Even so, in deciding not to mention Cain’s impending promotion at PMQs, the Labour leader resisted a temptation to which most of his predecessors would have succumbed. Not Jeremy Corbyn, of course, who once failed to ask David Cameron about the resignation of Iain Duncan Smith over benefit cuts, because he didn’t want to get “personal”. But Tony Blair would have got in a reference to the difficulty of filling senior posts, knowing what a sore point it was among Tory MPs – and that the prime minister would have been unable to respond. John Smith, who once used his serious demeanour of a Scottish bank manager to recite the lyrics to the theme song of Neighbours to mock the relationship between Margaret Thatcher and Nigel Lawson, would certainly have found a way to torture Johnson with it.

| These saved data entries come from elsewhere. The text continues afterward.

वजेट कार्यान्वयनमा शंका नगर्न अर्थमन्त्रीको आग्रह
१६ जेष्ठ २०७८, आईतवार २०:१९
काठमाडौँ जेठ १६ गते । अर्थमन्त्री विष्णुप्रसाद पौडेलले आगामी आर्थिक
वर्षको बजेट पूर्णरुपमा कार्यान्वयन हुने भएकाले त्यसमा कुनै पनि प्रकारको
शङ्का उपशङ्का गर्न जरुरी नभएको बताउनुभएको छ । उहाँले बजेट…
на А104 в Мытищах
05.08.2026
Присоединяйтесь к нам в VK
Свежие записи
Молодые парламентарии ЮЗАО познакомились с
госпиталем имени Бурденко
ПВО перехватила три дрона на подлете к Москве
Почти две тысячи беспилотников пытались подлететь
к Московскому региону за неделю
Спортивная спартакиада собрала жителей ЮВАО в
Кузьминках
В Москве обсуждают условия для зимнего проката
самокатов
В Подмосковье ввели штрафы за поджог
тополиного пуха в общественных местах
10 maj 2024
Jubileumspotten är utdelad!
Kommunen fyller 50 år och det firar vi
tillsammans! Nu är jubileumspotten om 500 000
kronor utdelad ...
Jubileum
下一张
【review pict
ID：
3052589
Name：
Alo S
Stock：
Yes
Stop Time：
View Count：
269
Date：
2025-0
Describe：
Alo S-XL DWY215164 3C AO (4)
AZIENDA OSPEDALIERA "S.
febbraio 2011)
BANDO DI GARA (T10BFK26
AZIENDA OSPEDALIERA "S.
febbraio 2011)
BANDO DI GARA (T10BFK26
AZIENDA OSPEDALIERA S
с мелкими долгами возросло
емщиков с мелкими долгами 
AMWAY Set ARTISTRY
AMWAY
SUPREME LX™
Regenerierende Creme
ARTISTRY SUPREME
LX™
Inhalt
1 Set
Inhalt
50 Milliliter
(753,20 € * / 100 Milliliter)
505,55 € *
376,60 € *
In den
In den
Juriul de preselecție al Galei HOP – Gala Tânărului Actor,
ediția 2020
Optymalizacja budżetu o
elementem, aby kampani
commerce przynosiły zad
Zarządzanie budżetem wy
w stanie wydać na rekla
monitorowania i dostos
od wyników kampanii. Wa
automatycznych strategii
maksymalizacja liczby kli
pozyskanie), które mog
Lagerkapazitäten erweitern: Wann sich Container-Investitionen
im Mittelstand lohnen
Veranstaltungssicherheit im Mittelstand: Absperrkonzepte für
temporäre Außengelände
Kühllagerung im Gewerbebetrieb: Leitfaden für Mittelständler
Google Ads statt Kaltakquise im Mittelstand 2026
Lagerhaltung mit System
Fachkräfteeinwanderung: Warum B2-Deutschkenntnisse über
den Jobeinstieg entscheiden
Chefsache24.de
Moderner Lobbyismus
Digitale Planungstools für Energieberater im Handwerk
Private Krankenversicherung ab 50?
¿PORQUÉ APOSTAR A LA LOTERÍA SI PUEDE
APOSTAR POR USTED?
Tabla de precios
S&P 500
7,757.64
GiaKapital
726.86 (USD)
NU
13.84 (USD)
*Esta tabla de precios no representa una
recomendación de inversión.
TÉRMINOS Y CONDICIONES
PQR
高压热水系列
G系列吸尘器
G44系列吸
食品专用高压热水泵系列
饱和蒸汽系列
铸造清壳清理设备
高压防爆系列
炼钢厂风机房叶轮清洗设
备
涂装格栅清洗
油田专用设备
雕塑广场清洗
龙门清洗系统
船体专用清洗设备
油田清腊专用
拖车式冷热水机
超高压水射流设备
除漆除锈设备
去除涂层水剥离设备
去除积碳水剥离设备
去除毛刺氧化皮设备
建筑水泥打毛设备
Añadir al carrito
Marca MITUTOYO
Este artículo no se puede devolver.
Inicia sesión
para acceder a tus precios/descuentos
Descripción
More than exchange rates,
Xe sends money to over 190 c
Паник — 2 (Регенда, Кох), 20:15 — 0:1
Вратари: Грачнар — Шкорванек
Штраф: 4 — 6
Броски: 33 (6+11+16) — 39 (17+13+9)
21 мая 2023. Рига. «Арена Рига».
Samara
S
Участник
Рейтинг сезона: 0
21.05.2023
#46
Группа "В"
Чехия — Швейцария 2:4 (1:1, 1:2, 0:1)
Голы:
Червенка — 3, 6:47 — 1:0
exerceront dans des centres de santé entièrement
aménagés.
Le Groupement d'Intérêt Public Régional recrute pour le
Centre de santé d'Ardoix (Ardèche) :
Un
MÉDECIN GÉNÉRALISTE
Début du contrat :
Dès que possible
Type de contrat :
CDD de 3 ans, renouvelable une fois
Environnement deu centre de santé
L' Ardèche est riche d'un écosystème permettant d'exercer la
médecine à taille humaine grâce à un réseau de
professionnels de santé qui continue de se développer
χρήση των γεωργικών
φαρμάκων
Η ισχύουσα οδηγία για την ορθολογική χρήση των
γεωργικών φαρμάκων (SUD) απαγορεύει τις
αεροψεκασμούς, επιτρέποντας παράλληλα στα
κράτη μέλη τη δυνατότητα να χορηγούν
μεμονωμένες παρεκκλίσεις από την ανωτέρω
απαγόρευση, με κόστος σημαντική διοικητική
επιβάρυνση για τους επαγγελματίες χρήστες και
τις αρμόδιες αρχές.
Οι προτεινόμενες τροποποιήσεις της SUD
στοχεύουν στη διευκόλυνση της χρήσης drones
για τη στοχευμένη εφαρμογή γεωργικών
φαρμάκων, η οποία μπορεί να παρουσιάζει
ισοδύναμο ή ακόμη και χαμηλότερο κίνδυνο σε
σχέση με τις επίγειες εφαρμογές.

Starmer, on the other hand, is parsimonious with humour as a weapon. Now that Cummings, who was Labour’s bugbear, has resigned, there is a challenge for the opposition as to how to respond. One problem Labour has is that, beyond Cummings’s reputation as a Eurosceptic and an outlaw, it has more in common with him than might be expected. He is said to be serious about delivering for the “forgotten” working-class voters of the red wall, for example; his contempt for elites is something more usually found on the left of politics; and he has been on the pro-lockdown side of the argument in government against the liberal instincts of the prime minister and of large numbers of Tory MPs.
So you can see why Starmer might think it best to stick to the “rats in a sack” line and leave them to it.